This post summarizes a paper I co-authored with Benjamin Pikus and Pratyush Ranjan Tiwari. The full paper is on arXiv.
Fine-tuning a language model with GRPO is expensive. Collecting and annotating training data is expensive. So if you can only afford to train on 10% of your data, which 10% should you pick?
The intuitive answer might be: a representative sample. Maybe some easy, some hard, some in the middle. That’s what random selection gives you.
The actual answer, at least for GRPO on reasoning tasks: pick the hardest examples. Not a mix. The hardest 10%.
The performance gap is large enough to matter. Training on the hardest subset yields accuracy gains of 34-47 percentage points on GSM8K and Tracking Shuffled Objects across the models we tested (Qwen3-4B, Qwen3-14B, Phi-4). Training on the easiest subset gets you 3-15 percentage points. That’s a 30+ point spread from the same budget, same number of steps, same everything except which examples you chose.
Why GRPO cares about difficulty
GRPO works by sampling a group of rollouts for each prompt, computing their rewards, and learning from the contrast between them. If a model gets every rollout in a group right, the advantages go to zero and nothing is learned. Same if it gets every rollout wrong.
The learning signal only exists when the group has mixed outcomes.
Easy examples are problematic for exactly this reason. At the start of training, a model already solves them most of the time. By a few hundred steps in, it solves them almost always. The group collapses to all-correct and stops contributing any gradient.
Hard examples stay mixed. The model gets some right and some wrong throughout training, which means the contrastive signal stays alive.
We measured this directly with a metric we call “learnable percentage” – the fraction of training steps where the within-group reward standard deviation is nonzero. Across all models and selection strategies, learnable percentage correlates strongly with final performance (R² = 0.66). The mechanism isn’t subtle.
| Strategy | GSM8K Learnable % (Qwen3-4B) | GSM8K Accuracy Gain |
|---|---|---|
| Easy | 3.7% | +3.5pp |
| Random | 19.0% | +29.5pp |
| Medium | 24.5% | +26.7pp |
| Hard | 34.1% | +34.2pp |
Out-of-distribution: only hard training generalizes
After training on GSM8K subsets, we evaluated Qwen3-4B on AIME2025-I – competition math, much harder than the training distribution. The results are stark.
| Training subset | AIME2025 Pass@8 |
|---|---|
| Base model | 33.3% |
| Easy | 33.3% |
| Random | 33.3% |
| Medium | 26.7% |
| Hard | 40.0% |
Easy, random, and base model all tie at 33.3%. Medium actually regresses. Hard is the only condition that improves. Training on easy examples doesn’t just fail to help on harder problems – it produces a model indistinguishable from no training at all.
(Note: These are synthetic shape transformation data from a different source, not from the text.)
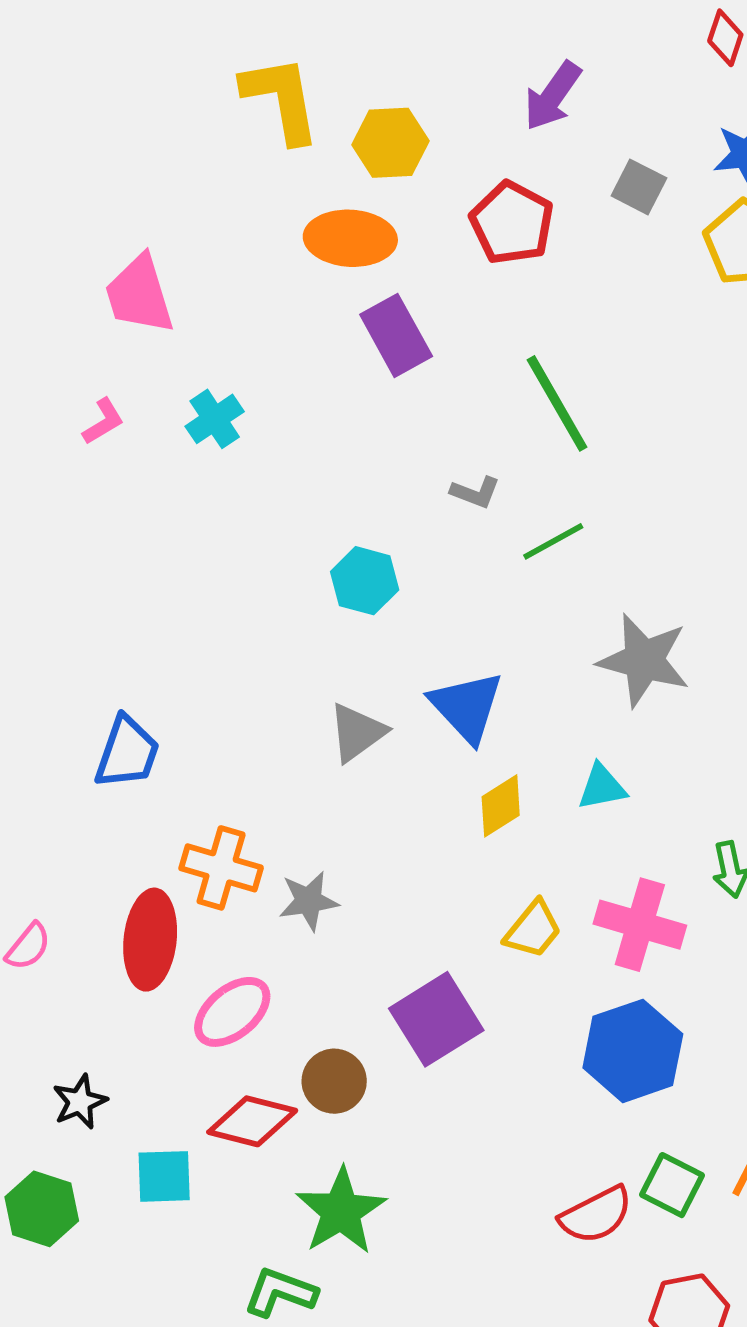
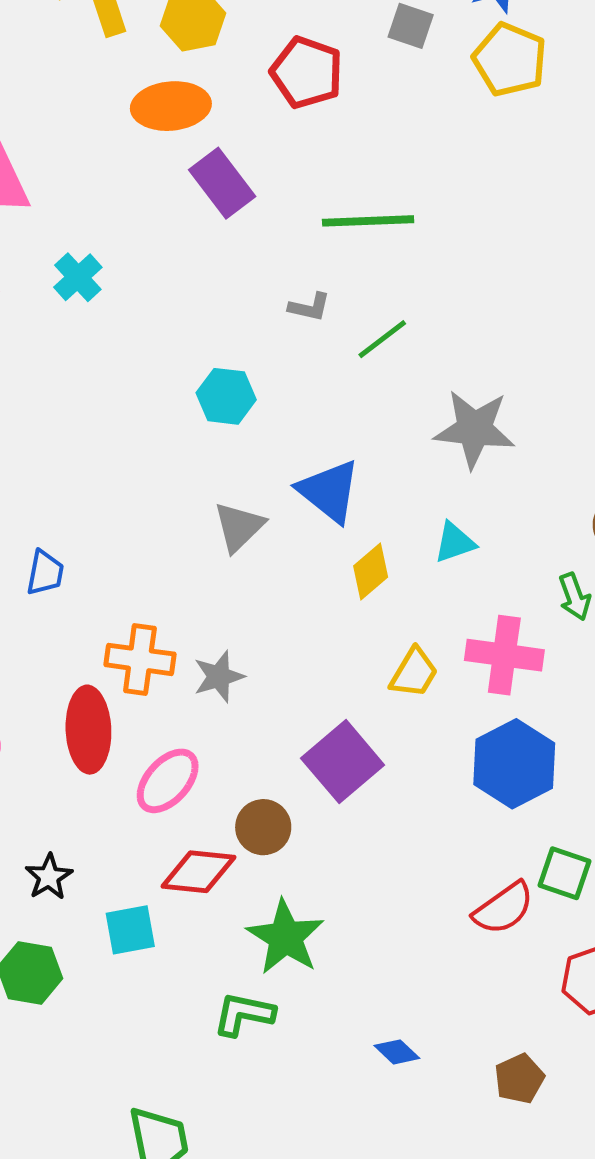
green line: (557, 403) -> (368, 221), turned -54
blue trapezoid: (127, 752) -> (45, 573), size x0.7

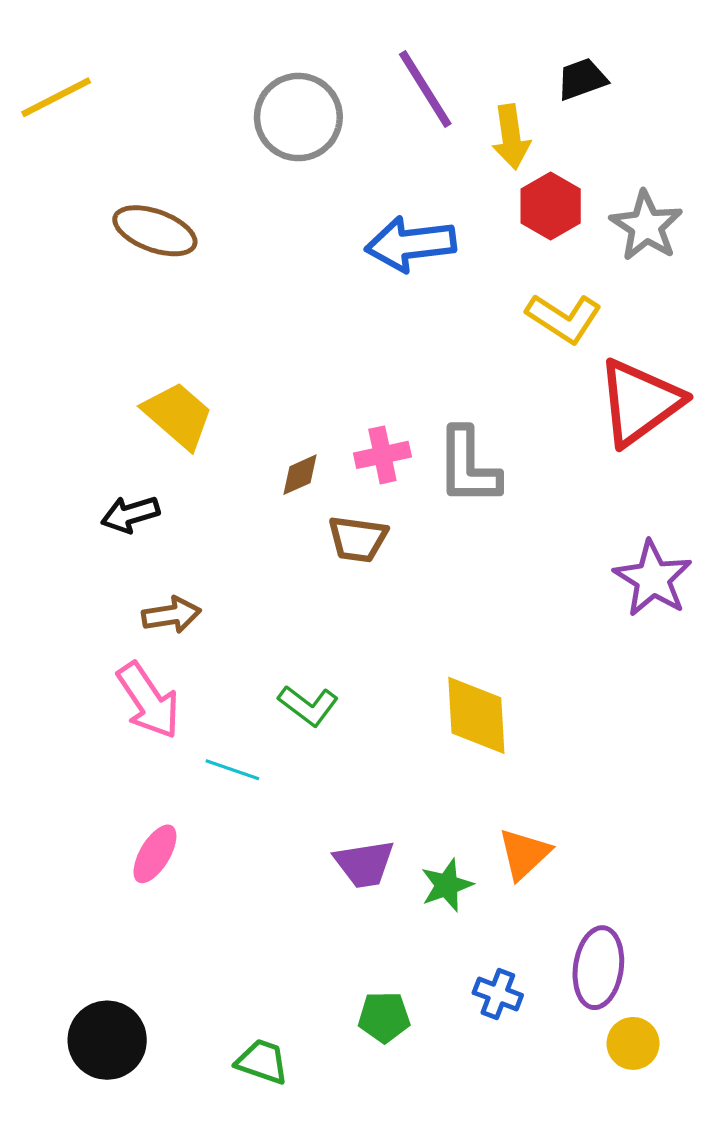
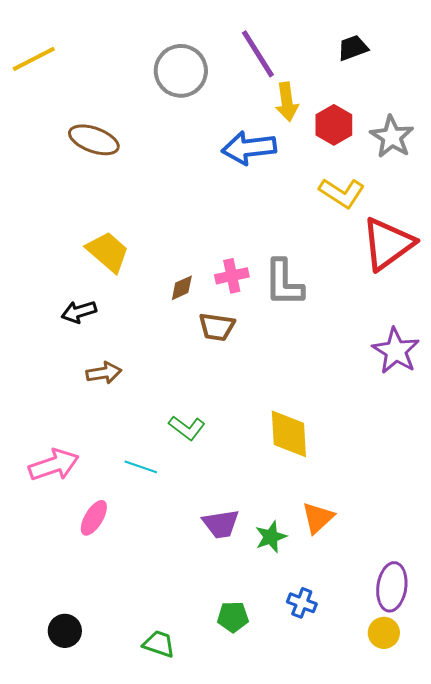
yellow arrow: (511, 137) -> (287, 102), moved
pink arrow: (148, 701) -> (54, 465), moved, turned -75
purple ellipse: (598, 968) -> (392, 587), moved
black circle: (107, 1040) -> (65, 631), size x0.7

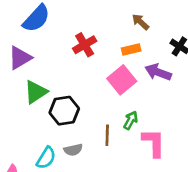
This matters beyond the benchmark. The goal of GRPO fine-tuning is usually some form of generalization, not just fitting the training distribution. If easy examples can’t produce OOD gains, they’re providing essentially no value.
A simpler version of the same insight
We also ran an experiment that doesn’t require the multi-sample difficulty estimation machinery. Instead of ranking by pass@k, just split examples into two buckets: ones the base model gets wrong, and ones it gets right. Train on each bucket separately.
“Base wrong” examples consistently match or beat “base right” examples across models and tasks, even when the base right set is much larger. On GSM8K, the average relative improvement of base wrong over size-matched base right is 14.3%. Base wrong also slightly outperforms training on all examples (85% vs 82% average accuracy), suggesting that base right examples aren’t just neutral – they dilute the useful signal.
The practical implication: you can identify high-value training examples without any multi-sample probing. Just run the base model once on each example and keep the ones it fails. That’s a much cheaper filter.
What this means in practice
If you’re curating data for GRPO fine-tuning, the takeaway is concrete:
- Don’t sample randomly. A representative mix of easy and hard examples wastes budget on the easy ones.
- Probe the base model first. Run each candidate example through the model a few times. Keep the ones with low success rates.
- If budget is tight, go further. The harder the subset, the better – within reason. The relationship between difficulty and performance is monotonic in our experiments.
- Easy examples aren’t free. They’re not just neutral filler. They actively crowd out learning signal by consuming training steps where no advantage exists.
The mechanism here isn’t specific to any particular task or model family. It falls directly out of how GRPO computes advantages. Any training setup where the reward variance within a group collapses will stop learning, and easy examples cause that collapse faster.
The full paper has results across more model configurations and both tasks, plus appendix details on hyperparameters. Code is linked in the paper if you want to reproduce the difficulty estimation and selection pipeline.